TEXT SHOWN:
[coreboot] Feedback On Coreboot: the Solution to the Secure Boot Fiasco
Patrick Georgi
patrick at georgi-clan.de
Sat Jan 5 09:26:58 CET 2013
Am 2013-01-05 01:03, schrieb Andrew Goodbody:
> coreboot can never be "the Solution to the Secure
> Boot Fiasco" until it can offer better security than Secure Boot.
We do. Same level of verifiable boot (by doing signature checks on
loaded code) without the UEFI complexity.
Microsoft made Phoenix implement ASLR and NX bit support to lock down
the firmware some more (see UEFI plugfest slides of 2011/2012). That's
complexity just to manage existing complexity.
And now AMI dreams of an UEFI OpenGL library (also plugfest slides).
coreboot has neither: No ASLR, but we don't run any custom code before
jumping into the signed kernel, which can't do callbacks. No need for NX
bit support for the same reason. No loadable modules that require
signature checks. No resident API for operating systems (and no attack
surface that results from this). And no plans for an OpenGL library -
since with coreboot, firmware is long gone when OpenGL becomes
interesting. (though someone could arguably push Linux + initrd with
libGL.so into flash as a payload)
From an execution stand point, our secure boot approaches are quite
similar: signed binaries with (RSA) signature checks. The issues over
time were similar (my prototype for such functionality in 2008 had
TOCTOU issues, they solved similar problems in 2011). Just the signature
formats vary.
But we aim for simplicity, which is a quality of its own - especially
when it comes to security.

PROVIDED MATERIAL:
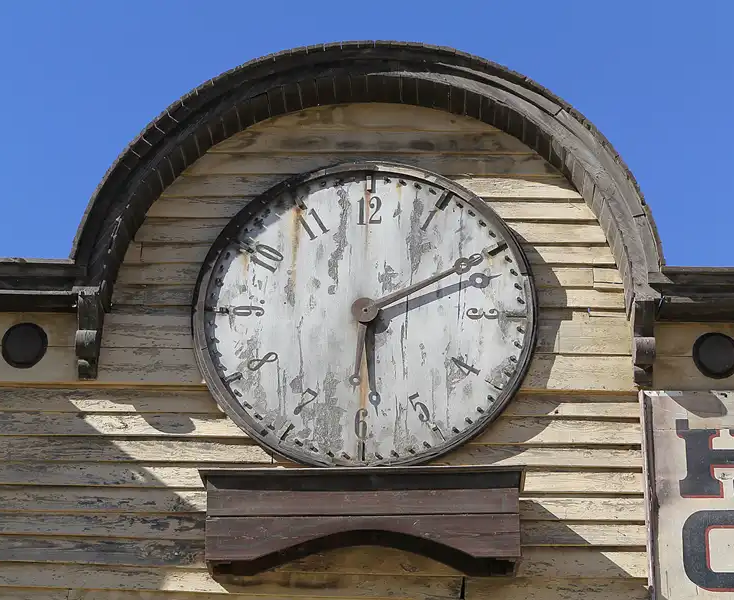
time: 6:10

---

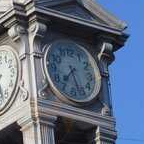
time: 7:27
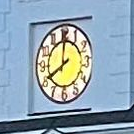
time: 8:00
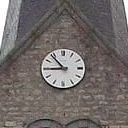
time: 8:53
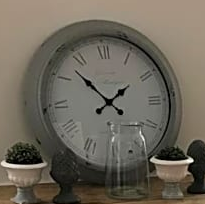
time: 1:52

EXERCISE DETAILS:
In the coreboot mailing-list message, what does AMI reportedly dream of?

PROBLEM SOLUTION:
A UEFI OpenGL library.